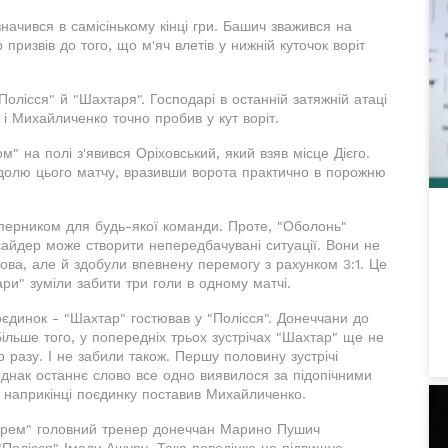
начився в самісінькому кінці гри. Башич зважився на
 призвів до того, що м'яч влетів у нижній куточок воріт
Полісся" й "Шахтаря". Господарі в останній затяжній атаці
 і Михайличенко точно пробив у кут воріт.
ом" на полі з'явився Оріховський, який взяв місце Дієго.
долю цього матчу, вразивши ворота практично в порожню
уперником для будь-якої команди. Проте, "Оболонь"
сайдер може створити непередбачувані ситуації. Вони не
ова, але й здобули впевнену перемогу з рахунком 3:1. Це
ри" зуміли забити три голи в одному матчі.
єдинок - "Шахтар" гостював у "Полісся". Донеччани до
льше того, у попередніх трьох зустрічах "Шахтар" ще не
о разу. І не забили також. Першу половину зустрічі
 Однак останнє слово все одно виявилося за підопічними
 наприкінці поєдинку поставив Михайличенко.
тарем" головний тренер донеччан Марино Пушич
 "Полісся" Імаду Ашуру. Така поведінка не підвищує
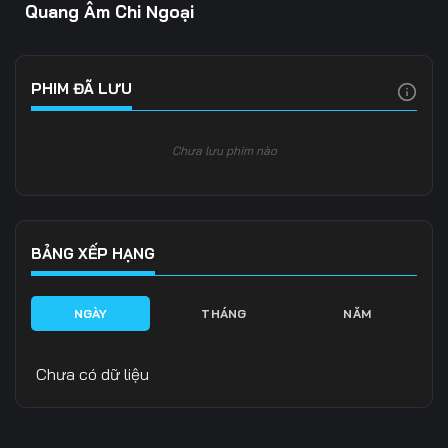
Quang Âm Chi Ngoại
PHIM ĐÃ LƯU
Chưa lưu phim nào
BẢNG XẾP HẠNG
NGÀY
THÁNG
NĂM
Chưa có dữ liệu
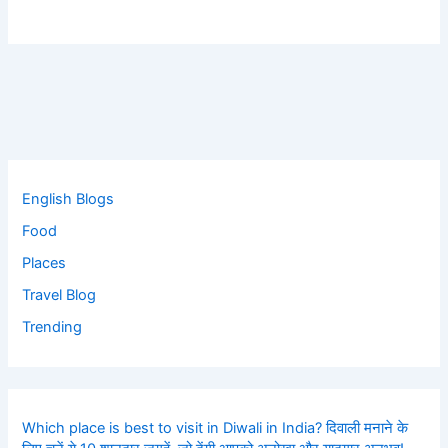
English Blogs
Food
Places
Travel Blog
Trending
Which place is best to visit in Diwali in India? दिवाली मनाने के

※ ※ ※

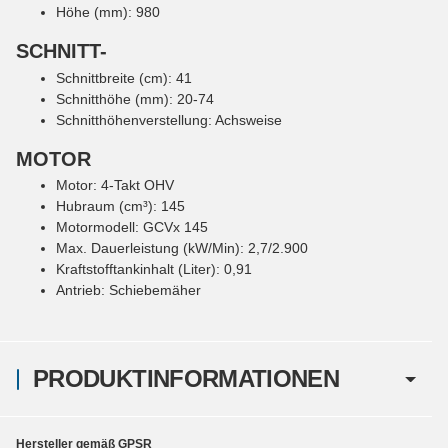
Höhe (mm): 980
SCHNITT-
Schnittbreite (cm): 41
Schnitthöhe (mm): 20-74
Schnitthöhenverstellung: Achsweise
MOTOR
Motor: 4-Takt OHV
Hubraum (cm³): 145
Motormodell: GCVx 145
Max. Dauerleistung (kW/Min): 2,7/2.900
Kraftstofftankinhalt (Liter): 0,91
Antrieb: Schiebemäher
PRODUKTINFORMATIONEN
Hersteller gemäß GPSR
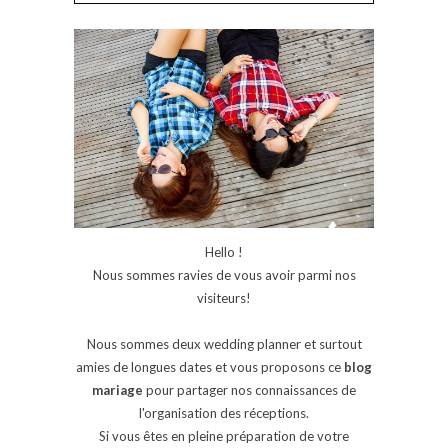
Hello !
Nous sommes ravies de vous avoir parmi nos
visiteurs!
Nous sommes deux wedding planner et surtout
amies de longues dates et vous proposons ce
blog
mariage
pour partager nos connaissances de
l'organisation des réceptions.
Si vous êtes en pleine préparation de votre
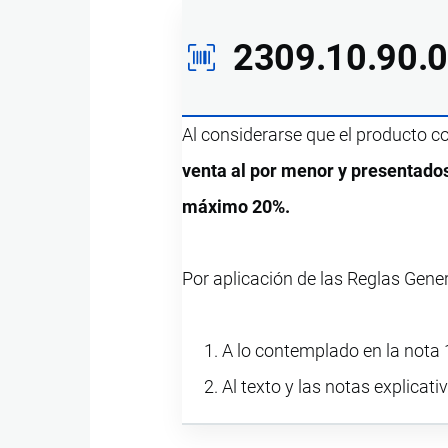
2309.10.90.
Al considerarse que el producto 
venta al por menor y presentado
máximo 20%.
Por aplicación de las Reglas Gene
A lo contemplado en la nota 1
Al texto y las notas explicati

※ ※ ※

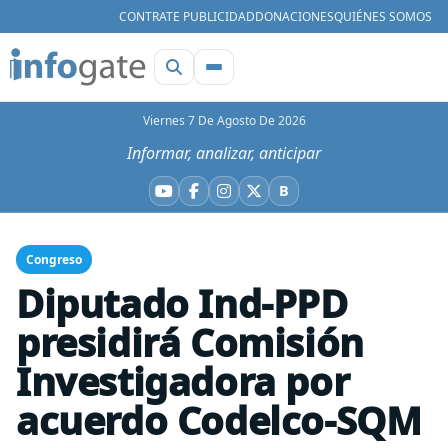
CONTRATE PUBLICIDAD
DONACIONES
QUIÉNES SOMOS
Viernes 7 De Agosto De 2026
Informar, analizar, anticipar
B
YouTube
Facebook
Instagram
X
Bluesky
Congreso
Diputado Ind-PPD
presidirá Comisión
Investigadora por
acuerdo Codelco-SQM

※ ※ ※

▶ _INSTRUCTIONS TO FOLLOW_
Look above for the line with "начився в самісінькому" and the line with "Which place is". Output those two and everything between them exactly, pictures excluded.

▶ _OUTPUT FOR THIS EXERCISE_
начився в самісінькому кінці гри. Башич зважився на
 призвів до того, що м'яч влетів у нижній куточок воріт
Полісся" й "Шахтаря". Господарі в останній затяжній атаці
 і Михайличенко точно пробив у кут воріт.
ом" на полі з'явився Оріховський, який взяв місце Дієго.
долю цього матчу, вразивши ворота практично в порожню
уперником для будь-якої команди. Проте, "Оболонь"
сайдер може створити непередбачувані ситуації. Вони не
ова, але й здобули впевнену перемогу з рахунком 3:1. Це
ри" зуміли забити три голи в одному матчі.
єдинок - "Шахтар" гостював у "Полісся". Донеччани до
льше того, у попередніх трьох зустрічах "Шахтар" ще не
о разу. І не забили також. Першу половину зустрічі
 Однак останнє слово все одно виявилося за підопічними
 наприкінці поєдинку поставив Михайличенко.
тарем" головний тренер донеччан Марино Пушич
 "Полісся" Імаду Ашуру. Така поведінка не підвищує
Quang Âm Chi Ngoại
PHIM ĐÃ LƯU
Chưa lưu phim nào
BẢNG XẾP HẠNG
NGÀY
THÁNG
NĂM
Chưa có dữ liệu
English Blogs
Food
Places
Travel Blog
Trending
Which place is best to visit in Diwali in India? दिवाली मनाने के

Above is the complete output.